Everyone knows that stuff is cheap in Charity Shops, that’s above all why they shop there. But that’s not what my title refers to. I am thinking more along the lines of, if something is in a charity shop, it’s in there for a reason, and you have to be a pretty savvy shopper to make sure that you don’t fall into the original trap that befell the previous owner.
Items make their way to Charity Shops for a variety of reasons but you can nail them down to around 3 key causes:
- The item looked hideous on the wearer
- The item didn’t fit
- The item had a design flaw
Now, if the original purchaser was drawn in by the item at the original RRP, or even at a sale price, you need to be even more careful that you’re not tempted by it for the same ill-fated reasons, especially as it’s now costing you a fiver rather than fifty quid, so you;re less likely to give it the same depth of thought. Let’s deal with each issue individually:
The item looked hideous on the wearer:
This can be caused by something as simple as someone not knowing their body shape. Say a girl, height 5″3 who is a size 14 top, a bit of an apple shape, with relatively slim legs by comparison. An insulated gilet is going to be the worst possible choice for staying warm. It looked great at the shop, with those slimming mirrors (H&M I’m talking to you) but she gets it home and realises it makes her look like a pumpkin with cocktail sticks for legs. Now, if you happen to also be a size 14, but you’re 5″9 and you’re more of a pair shape, an insulated gilet is going to look lovely and chic with your long legs and slim arms. So you can buy it, there’s nothing wrong with the item, it was just a poor choice for the original purchaser.
The item didn’t fit
Now again, this doesn’t mean that there’s anything wrong with the item, it just means that it was wrong for the first person that bought it. I am a size 10, I’m always a 10. But in Zara, I try on a medium and it’s tight around the waist and fits over my hips (I’m an apple shape – the worst shape), so I try a large, and it fits around the waist and it huge over the hips. It just doesn’t fit me, but it would fit someone who was an hourglass. Again nothing wrong with the garment, just make sure it fits you.

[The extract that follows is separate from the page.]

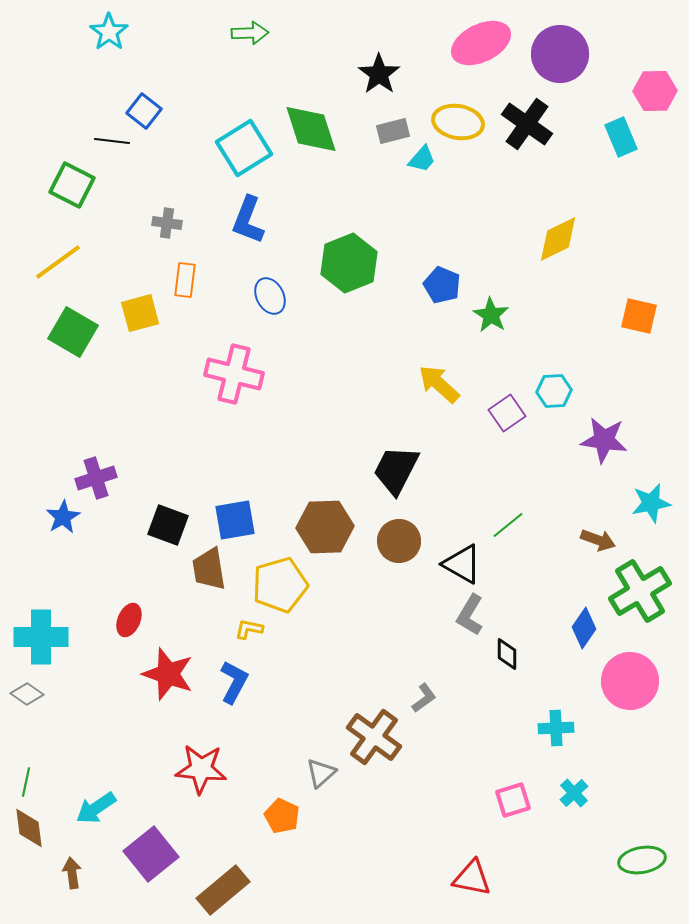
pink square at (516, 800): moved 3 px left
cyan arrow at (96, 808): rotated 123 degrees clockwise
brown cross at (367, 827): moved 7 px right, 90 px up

Another example is these boots:
These are gorgeous, real leather. One of the benefits of being an apple is that I have tiny calves and slim legs. It’s the only benefit so I hold on to it tightly. Now these boots fit me great, I can get one finger down the top of the cuff of the boot. Now for me, with my tiny calves, it’s easy to see how these ended up in a charity shop, if I can only get one finger down, then I can imagine that someone bought them hoping that they would stretch, and they never did.

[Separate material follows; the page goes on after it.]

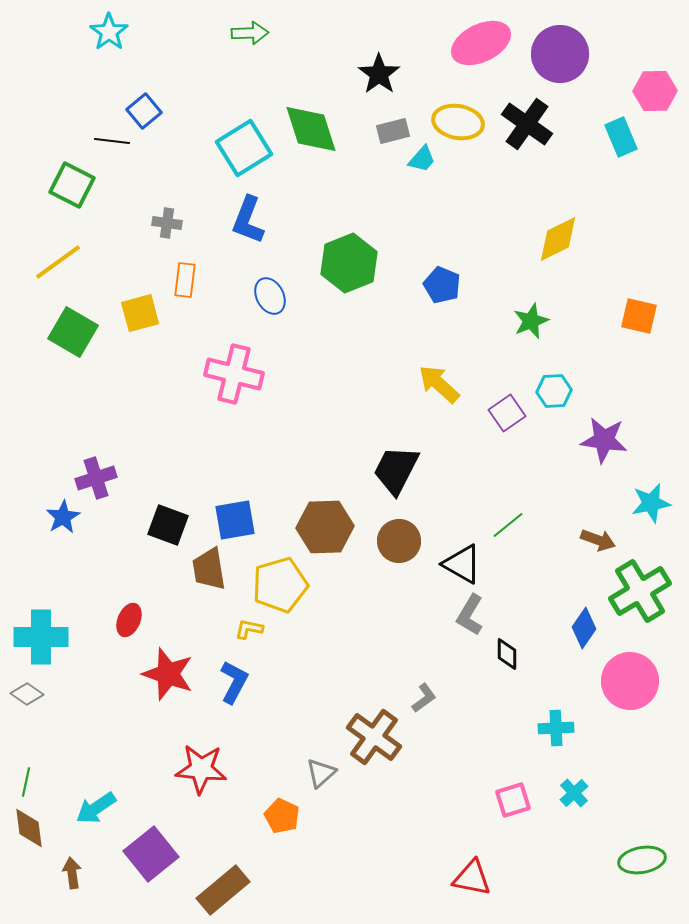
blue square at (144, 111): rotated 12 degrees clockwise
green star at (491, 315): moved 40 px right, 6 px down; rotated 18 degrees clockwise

Now for the final and most dangerous reason: The item has a design flaw:
This is hard to get around, and unless you spot it despite the flattering lights and the buzz of a purchase then you’re done for. The only saving grace is that it cost you a fiver and you can re-donate it, the poor person who bought it full price and never wore it paid, quite literally, the highest price for their error.
I have two examples here, one that I bought and ran the risk, and the other that I just didn’t…

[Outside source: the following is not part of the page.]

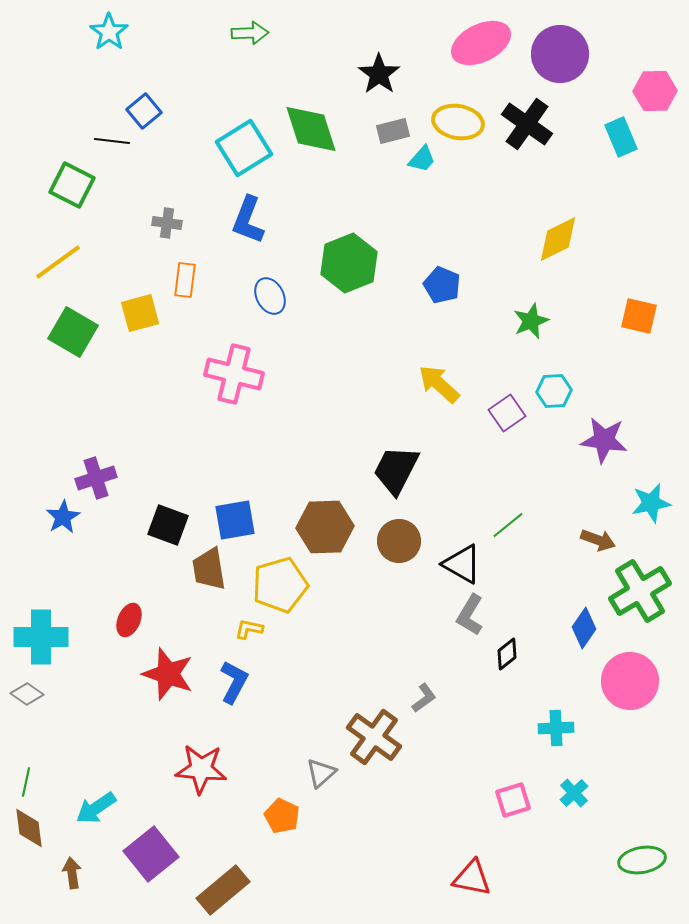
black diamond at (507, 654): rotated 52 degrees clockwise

These have a design flaw. Along with skinny calves comes tiny ankles. I can only just get these done up on the first hole. it’s unlikely that they’ll ever fit anyone apart from someone else with freakishly skinny ankles.
Now, here’s another:
This is a pale grey, tight and stretchy, Lycra skirt, what can possibly go wrong!? This is possibly the best fabric for disguising orange peel cellulite, and pale grey is definitely what you need to cover up lumps and bumps. No design flaws to report.
So while you’re out shopping, and you spot a bargain, make sure it’s actually a good deal, and you’re not going to pay a high price and regret it later! Oh and FYI – that last bit… sarcasm… (just in case!)